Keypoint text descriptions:

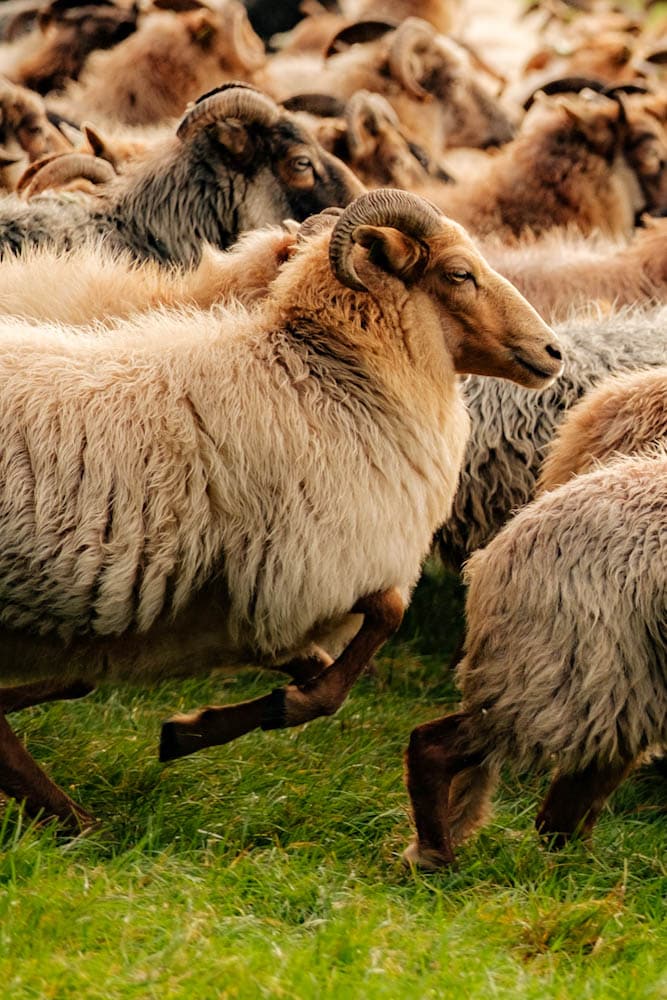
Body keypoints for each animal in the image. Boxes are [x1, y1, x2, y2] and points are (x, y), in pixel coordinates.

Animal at [0, 191, 564, 832]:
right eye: (459, 273)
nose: (554, 351)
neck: (325, 372)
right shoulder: (300, 566)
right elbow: (375, 630)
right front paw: (252, 715)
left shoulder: (232, 599)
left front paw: (195, 727)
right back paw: (74, 819)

_EXERCISE BRIEF_. Give the number of lines in the records where the word "right" shows up. Nothing else belongs in the reply.

_ANSWER BOX_. 5